• [The task]:
Take the entries that follow and return exactly the lines from the one holding "right shoulder: (132, 351)" through the one holding "left eye: (649, 332)", both included. Nothing else is needed.

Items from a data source
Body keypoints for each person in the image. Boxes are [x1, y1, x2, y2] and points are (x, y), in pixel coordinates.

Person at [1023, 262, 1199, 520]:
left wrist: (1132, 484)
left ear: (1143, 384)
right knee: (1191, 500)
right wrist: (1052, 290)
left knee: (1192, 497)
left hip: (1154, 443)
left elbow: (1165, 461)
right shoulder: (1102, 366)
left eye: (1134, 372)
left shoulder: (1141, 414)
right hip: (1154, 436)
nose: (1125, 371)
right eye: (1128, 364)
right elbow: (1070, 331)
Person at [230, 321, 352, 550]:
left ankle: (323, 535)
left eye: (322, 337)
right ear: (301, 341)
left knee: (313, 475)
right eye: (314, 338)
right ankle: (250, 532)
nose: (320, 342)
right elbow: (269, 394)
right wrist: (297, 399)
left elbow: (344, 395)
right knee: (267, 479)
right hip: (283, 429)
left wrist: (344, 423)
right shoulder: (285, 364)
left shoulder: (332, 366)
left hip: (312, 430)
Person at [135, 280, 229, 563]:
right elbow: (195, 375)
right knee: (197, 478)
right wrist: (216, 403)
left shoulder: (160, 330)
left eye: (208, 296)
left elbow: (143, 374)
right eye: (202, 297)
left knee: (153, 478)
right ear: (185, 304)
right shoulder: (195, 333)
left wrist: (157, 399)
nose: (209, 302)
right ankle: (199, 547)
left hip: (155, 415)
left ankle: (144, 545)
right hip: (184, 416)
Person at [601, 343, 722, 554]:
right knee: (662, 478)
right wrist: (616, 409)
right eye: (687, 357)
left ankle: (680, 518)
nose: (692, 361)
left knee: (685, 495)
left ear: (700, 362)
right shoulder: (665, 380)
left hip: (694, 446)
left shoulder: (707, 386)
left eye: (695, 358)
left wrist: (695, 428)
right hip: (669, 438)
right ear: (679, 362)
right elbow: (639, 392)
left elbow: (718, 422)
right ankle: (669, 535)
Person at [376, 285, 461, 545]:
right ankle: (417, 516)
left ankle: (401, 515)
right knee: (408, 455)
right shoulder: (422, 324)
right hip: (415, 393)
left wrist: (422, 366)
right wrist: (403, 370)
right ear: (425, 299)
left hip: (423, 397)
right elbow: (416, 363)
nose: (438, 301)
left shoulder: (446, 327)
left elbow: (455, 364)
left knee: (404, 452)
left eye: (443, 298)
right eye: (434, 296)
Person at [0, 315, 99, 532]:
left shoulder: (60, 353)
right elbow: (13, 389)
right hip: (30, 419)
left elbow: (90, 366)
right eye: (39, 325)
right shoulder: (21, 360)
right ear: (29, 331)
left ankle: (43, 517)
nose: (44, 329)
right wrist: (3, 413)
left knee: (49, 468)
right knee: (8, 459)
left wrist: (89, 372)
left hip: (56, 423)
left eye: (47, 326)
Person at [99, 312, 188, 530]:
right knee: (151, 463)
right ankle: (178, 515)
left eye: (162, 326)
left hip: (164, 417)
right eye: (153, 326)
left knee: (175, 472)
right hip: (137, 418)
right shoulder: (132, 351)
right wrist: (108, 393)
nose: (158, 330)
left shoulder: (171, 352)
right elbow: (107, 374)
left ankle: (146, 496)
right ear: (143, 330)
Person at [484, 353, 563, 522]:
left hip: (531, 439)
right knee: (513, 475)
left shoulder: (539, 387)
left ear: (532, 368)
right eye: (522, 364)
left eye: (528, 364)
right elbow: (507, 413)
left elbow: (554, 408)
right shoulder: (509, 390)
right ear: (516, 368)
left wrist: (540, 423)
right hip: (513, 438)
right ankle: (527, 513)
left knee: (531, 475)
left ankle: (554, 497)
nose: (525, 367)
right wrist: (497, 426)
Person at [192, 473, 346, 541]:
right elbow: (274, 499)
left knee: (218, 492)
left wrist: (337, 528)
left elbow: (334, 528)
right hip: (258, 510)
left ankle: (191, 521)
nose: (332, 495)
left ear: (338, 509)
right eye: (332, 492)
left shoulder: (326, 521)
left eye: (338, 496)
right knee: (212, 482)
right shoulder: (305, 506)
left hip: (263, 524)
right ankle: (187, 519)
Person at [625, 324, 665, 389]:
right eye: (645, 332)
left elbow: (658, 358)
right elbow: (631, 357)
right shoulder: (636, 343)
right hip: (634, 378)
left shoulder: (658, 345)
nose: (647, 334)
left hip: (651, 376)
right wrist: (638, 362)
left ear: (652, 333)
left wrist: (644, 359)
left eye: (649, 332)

--

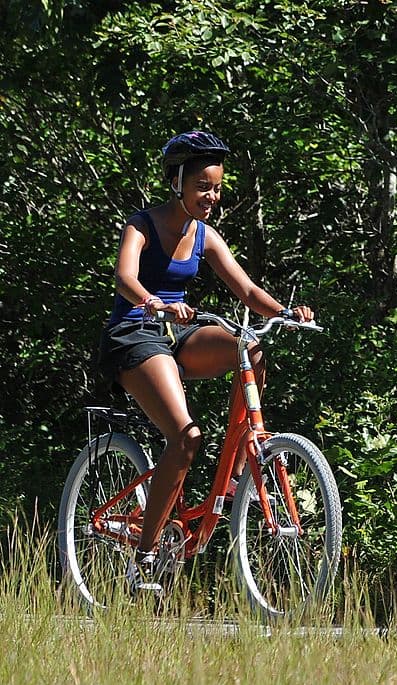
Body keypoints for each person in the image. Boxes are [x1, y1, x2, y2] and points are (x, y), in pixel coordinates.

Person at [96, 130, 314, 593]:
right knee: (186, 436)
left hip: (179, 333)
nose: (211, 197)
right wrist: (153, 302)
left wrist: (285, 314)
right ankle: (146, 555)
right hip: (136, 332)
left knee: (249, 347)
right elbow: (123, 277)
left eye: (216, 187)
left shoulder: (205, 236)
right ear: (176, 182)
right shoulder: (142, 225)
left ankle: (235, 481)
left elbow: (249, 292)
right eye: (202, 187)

• [Answer space]:
right shoulder: (132, 351)
right wrist: (108, 393)
nose: (158, 330)
left shoulder: (171, 352)
right elbow: (107, 374)
left ankle: (146, 496)
right ear: (143, 330)
Person at [484, 353, 563, 522]:
left hip: (531, 439)
right knee: (513, 475)
left shoulder: (539, 387)
left ear: (532, 368)
right eye: (522, 364)
left eye: (528, 364)
right elbow: (507, 413)
left elbow: (554, 408)
right shoulder: (509, 390)
right ear: (516, 368)
left wrist: (540, 423)
right hip: (513, 438)
right ankle: (527, 513)
left knee: (531, 475)
left ankle: (554, 497)
nose: (525, 367)
right wrist: (497, 426)
Person at [192, 473, 346, 541]:
right elbow: (274, 499)
left knee: (218, 492)
left wrist: (337, 528)
left elbow: (334, 528)
right hip: (258, 510)
left ankle: (191, 521)
nose: (332, 495)
left ear: (338, 509)
right eye: (332, 492)
left shoulder: (326, 521)
left eye: (338, 496)
right knee: (212, 482)
right shoulder: (305, 506)
left hip: (263, 524)
right ankle: (187, 519)
Person at [625, 324, 665, 389]:
right eye: (645, 332)
left elbow: (658, 358)
right elbow: (631, 357)
right shoulder: (636, 343)
right hip: (634, 378)
left shoulder: (658, 345)
nose: (647, 334)
left hip: (651, 376)
right wrist: (638, 362)
left ear: (652, 333)
left wrist: (644, 359)
left eye: (649, 332)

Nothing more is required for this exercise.